Excerpt
I was reading about this crazy cash-game ruling at the WSOP where the first player in a four-way pot threw his cards into the muck face-up after the river was dealt with the obvious intention to fold, but then jokingly said "I'm all-in" and was held to the all-in call for $7K in a pot of a few hundred (as his cards were still technically live) by the floor.  Subsequently, a player with the second nuts called, and received the $7K windfall.  This seemed, at least to me, such a blatantly unfair ruling, given that it was obvious that he was joking and that there was no intent to call.  On the other hand, you can see what happens when floorpeople are inclined to blindly go "by the book", and there were some observers who of course simply responded that the player who was joking around "deserved it".

Supplied entries
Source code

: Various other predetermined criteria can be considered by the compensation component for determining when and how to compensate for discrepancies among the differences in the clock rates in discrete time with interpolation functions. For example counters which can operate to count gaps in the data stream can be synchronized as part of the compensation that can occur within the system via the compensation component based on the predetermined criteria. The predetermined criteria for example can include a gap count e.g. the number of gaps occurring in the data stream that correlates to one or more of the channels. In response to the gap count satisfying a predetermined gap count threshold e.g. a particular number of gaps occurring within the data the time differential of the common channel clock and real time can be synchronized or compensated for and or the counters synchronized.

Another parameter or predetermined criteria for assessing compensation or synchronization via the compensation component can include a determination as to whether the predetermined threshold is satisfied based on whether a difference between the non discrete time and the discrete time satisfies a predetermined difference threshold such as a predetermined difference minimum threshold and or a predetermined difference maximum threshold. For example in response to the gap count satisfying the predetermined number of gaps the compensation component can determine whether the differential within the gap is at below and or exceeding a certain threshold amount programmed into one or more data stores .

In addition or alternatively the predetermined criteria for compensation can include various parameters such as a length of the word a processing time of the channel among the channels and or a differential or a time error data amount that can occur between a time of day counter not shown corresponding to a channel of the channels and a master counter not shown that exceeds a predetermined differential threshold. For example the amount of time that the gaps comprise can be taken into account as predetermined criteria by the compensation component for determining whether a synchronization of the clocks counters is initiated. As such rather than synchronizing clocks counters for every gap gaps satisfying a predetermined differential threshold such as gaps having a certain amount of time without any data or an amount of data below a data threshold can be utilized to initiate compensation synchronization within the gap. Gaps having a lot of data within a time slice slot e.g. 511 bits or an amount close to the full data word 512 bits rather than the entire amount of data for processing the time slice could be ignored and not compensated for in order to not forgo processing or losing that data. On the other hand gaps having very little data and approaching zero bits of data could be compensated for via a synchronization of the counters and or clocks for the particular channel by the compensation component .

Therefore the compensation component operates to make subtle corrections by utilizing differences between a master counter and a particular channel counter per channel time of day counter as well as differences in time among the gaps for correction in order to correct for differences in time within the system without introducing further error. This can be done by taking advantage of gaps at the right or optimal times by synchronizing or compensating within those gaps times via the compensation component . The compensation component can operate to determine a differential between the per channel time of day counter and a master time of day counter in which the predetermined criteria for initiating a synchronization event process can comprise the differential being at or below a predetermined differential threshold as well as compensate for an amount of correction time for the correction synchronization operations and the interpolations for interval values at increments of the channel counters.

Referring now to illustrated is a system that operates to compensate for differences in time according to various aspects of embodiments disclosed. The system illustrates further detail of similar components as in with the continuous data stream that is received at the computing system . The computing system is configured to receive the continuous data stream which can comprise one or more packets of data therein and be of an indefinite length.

Problems to solve
1. In the excerpt about the WSOP cash-game ruling, for how much money was the joking player held to his all-in?
2. Rewrite the paragraph of the WSOP ruling excerpt that begins "I was reading about this crazy cash-game ruling" as a short bulleted list that keeps its main facts.
The rows have no connection to the text.

Answers below
1. $7K.

2.
- In a four-way WSOP cash-game pot, the first player threw his cards face-up into the muck after the river, clearly meaning to fold.
- He then jokingly said "I'm all-in."
- Because his cards were still technically live, the floor held him to a $7K all-in in a pot of a few hundred.
- A player with the second nuts called and won the $7K.
- The writer saw the ruling as blatantly unfair, since he was obviously joking and had no intent to call.
- It shows what happens when floorpeople blindly go "by the book."
- Some observers said the joking player "deserved it."